(Data for review Opens)

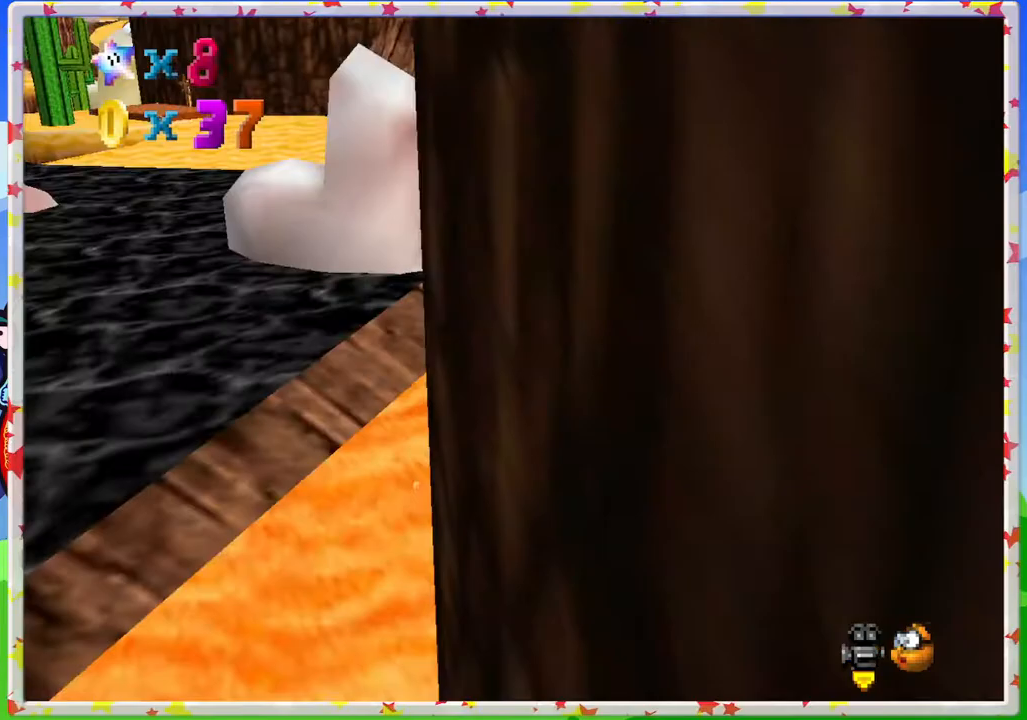
{"buttons": [], "left_stick": "right", "events": [[17, "C_RIGHT", "up"], [117, "left_stick", "up-right"], [383, "left_stick", "right"]]}
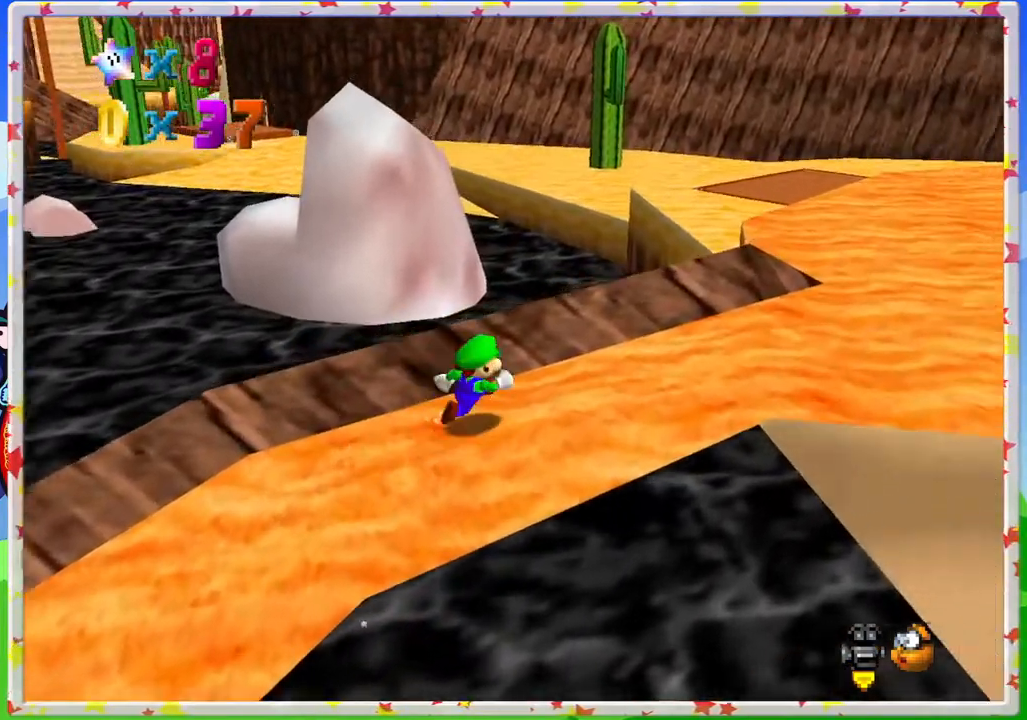
{"buttons": [], "left_stick": "right", "events": []}
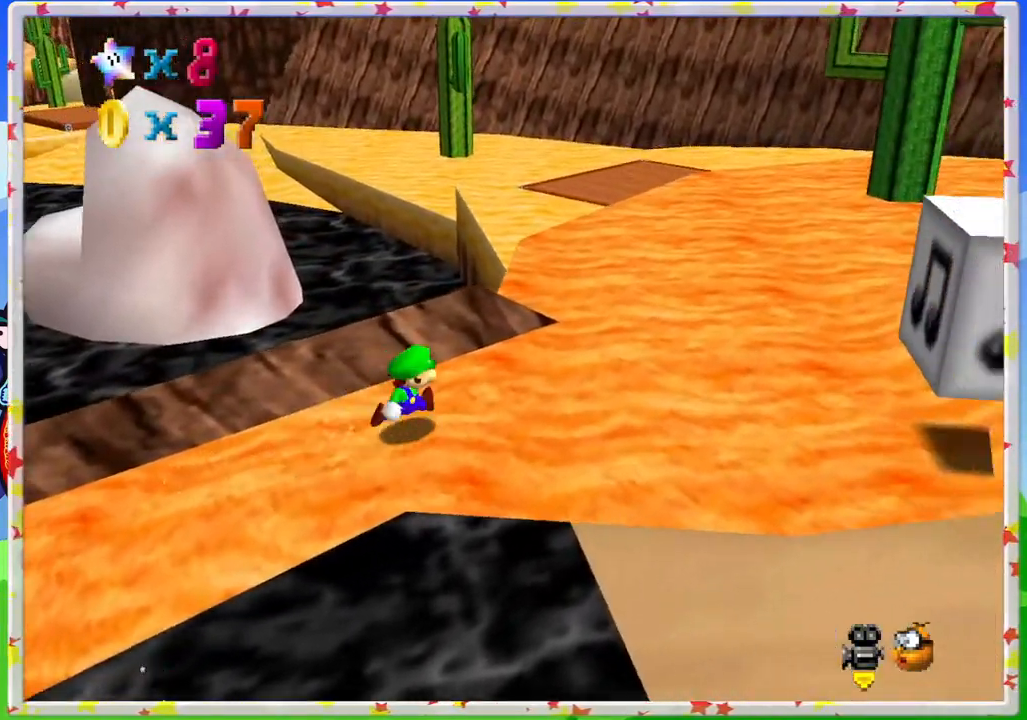
{"buttons": [], "left_stick": "up-right", "events": [[350, "left_stick", "up-right"]]}
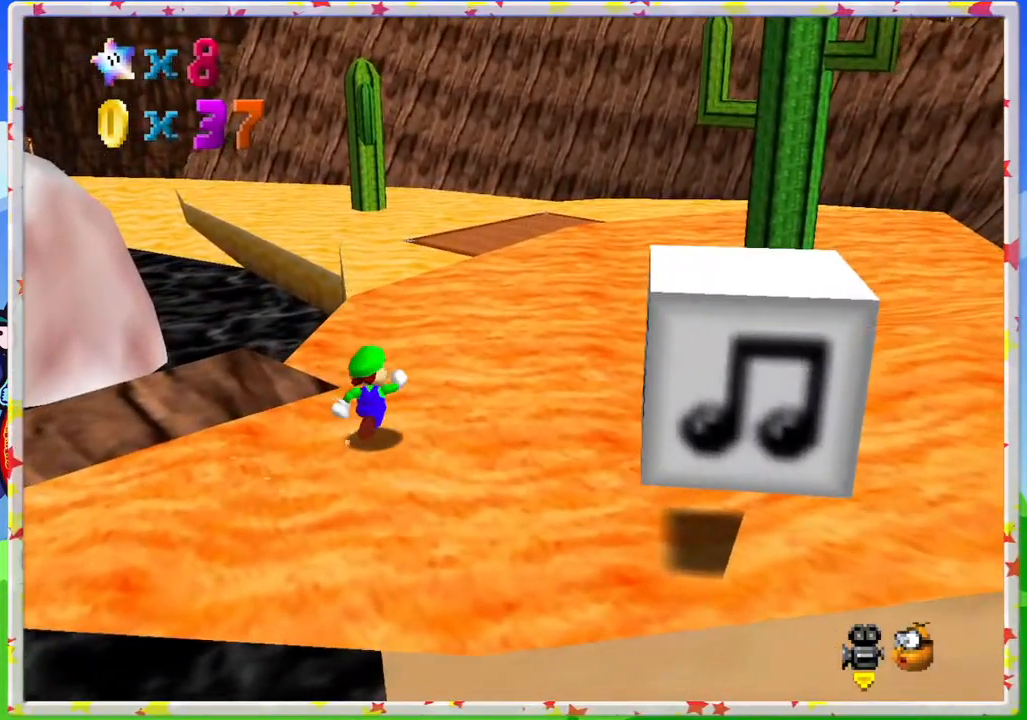
{"buttons": [], "left_stick": "up-right", "events": [[17, "left_stick", "up"], [183, "Z", "down"], [250, "A", "down"], [383, "Z", "up"], [400, "A", "up"], [450, "left_stick", "up-right"]]}
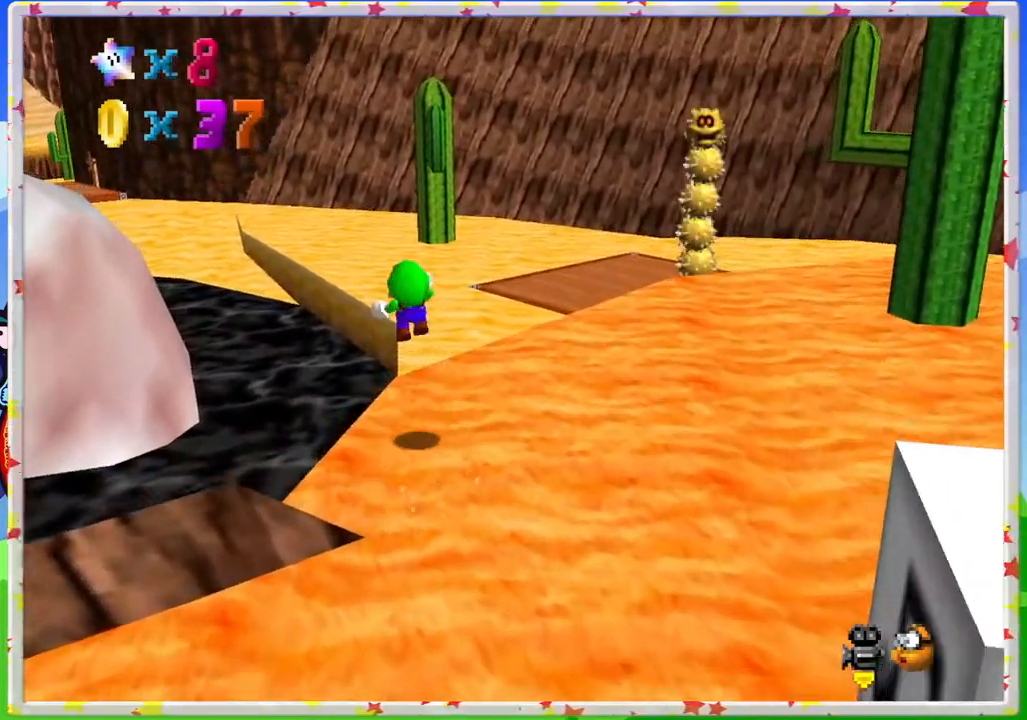
{"buttons": [], "left_stick": "up-right", "events": [[383, "C_RIGHT", "down"], [467, "C_RIGHT", "up"]]}
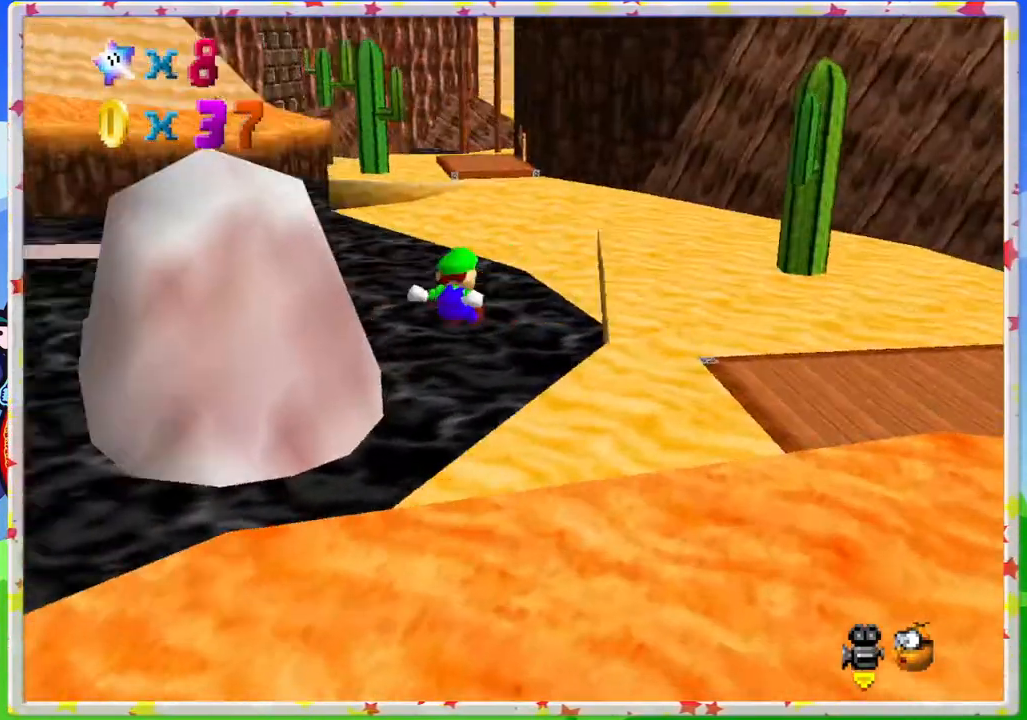
{"buttons": ["C_RIGHT"], "left_stick": "up-right", "events": [[167, "left_stick", "right"], [400, "left_stick", "up-right"], [500, "C_RIGHT", "down"]]}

(Data for review Closes)

◆ **Exercise prompt**
Give back the data exactly. Pictures stay out.

◆ **Result for this task**
{"buttons": [], "left_stick": "right", "events": [[17, "C_RIGHT", "up"], [117, "left_stick", "up-right"], [383, "left_stick", "right"]]}
{"buttons": [], "left_stick": "right", "events": []}
{"buttons": [], "left_stick": "up-right", "events": [[350, "left_stick", "up-right"]]}
{"buttons": [], "left_stick": "up-right", "events": [[17, "left_stick", "up"], [183, "Z", "down"], [250, "A", "down"], [383, "Z", "up"], [400, "A", "up"], [450, "left_stick", "up-right"]]}
{"buttons": [], "left_stick": "up-right", "events": [[383, "C_RIGHT", "down"], [467, "C_RIGHT", "up"]]}
{"buttons": ["C_RIGHT"], "left_stick": "up-right", "events": [[167, "left_stick", "right"], [400, "left_stick", "up-right"], [500, "C_RIGHT", "down"]]}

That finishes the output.